Думая, что подобное предположение может ее порядком рассердить, Конрад Симонсен произнес это подчеркнуто спокойно, можно даже сказать, проникновенно. Тем не менее Агнета Бан оставалась абсолютно бесстрастной:
– Ты хочешь сказать, что я послужила своего рода ролевой моделью для тех девушек, что он зарезал?
– Что-то в этом духе, не считая того, что он никого не резал.
На мгновение она задумалась, а потом сказала:
– На это уйдет какое-то время: нужно будет подняться на чердак. Кроме того, мне потребуется, чтобы кто-то из моих сотрудниц мне помог, – я ведь уже не так молода. Но если это и вправду так необходимо…
– Это необходимо.
– Хорошо, тогда так и поступим. Я сейчас позвоню и вызову одну из девочек – все равно они там сидят без работы, – ну, а ты пока что можешь скоротать время…
Конрад Симонсен поспешно перебил:
– Нет уж, уволь.
Ее сухой и язвительный смешок прозвучал резко, как пощечина.
– Я вовсе не то хотела сказать, хотя ты был бы удивлен, если бы узнал, сколько мужчин гораздо более высокого ранга не погнушались бы…

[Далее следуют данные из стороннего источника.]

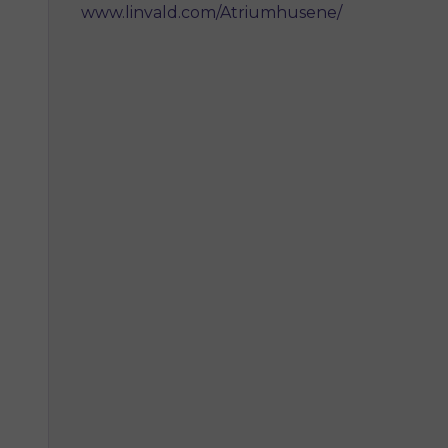
www.linvald.com/Atriumhusene/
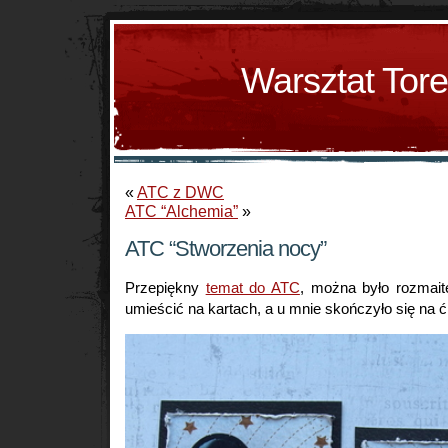
Warsztat Tor
«
ATC z DWC
ATC “Alchemia”
»
ATC “Stworzenia nocy”
Przepiękny
temat do ATC
, można było rozmai
umieścić na kartach, a u mnie skończyło się na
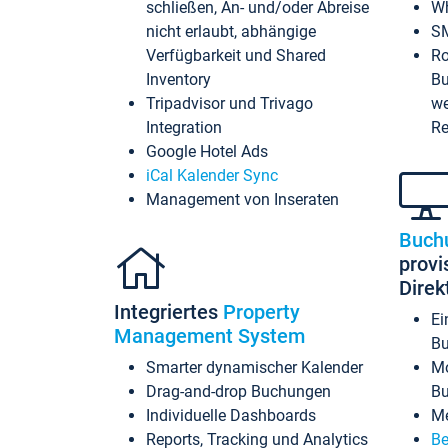
schließen, An- und/oder Abreise
Wh
nicht erlaubt, abhängige
SM
Verfügbarkeit und Shared
Ro
Inventory
Bu
Tripadvisor und Trivago
we
Integration
Re
Google Hotel Ads
iCal Kalender Sync
Management von Inseraten
Buch
provi
Dire
Integriertes
Property
Ei
Management System
Bu
Smarter dynamischer Kalender
Mo
Drag-and-drop Buchungen
B
Individuelle Dashboards
Me
Reports, Tracking und Analytics
Be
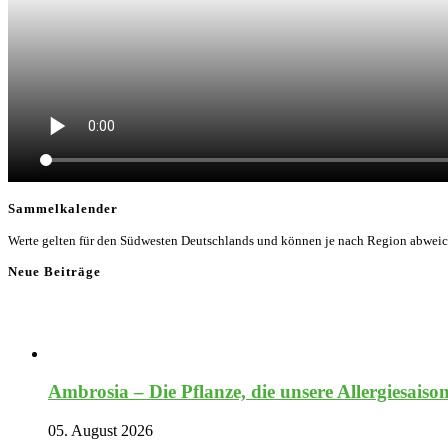
Sammelkalender
Werte gelten für den Südwesten Deutschlands und können je nach Region abwei
Neue Beiträge
Ambrosia – Die Pflanze, die unsere Allergiesaiso
05. August 2026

Она снова покосилась на диктофон.
– …порезвиться в моем заведении, в особенности зная, что им это ничего не будет стоить.
– Охотно верю.
– Ты бы тоже вполне мог этим воспользоваться, но я имела в виду совсем другое. Если хочешь, можешь спуститься вниз в холл и почитать газетку, чтобы хоть как-то себя занять, пока я буду разбираться на чердаке. А вот слоняться по моему дому и совать свой нос, куда не просят, я тебе категорически запрещаю.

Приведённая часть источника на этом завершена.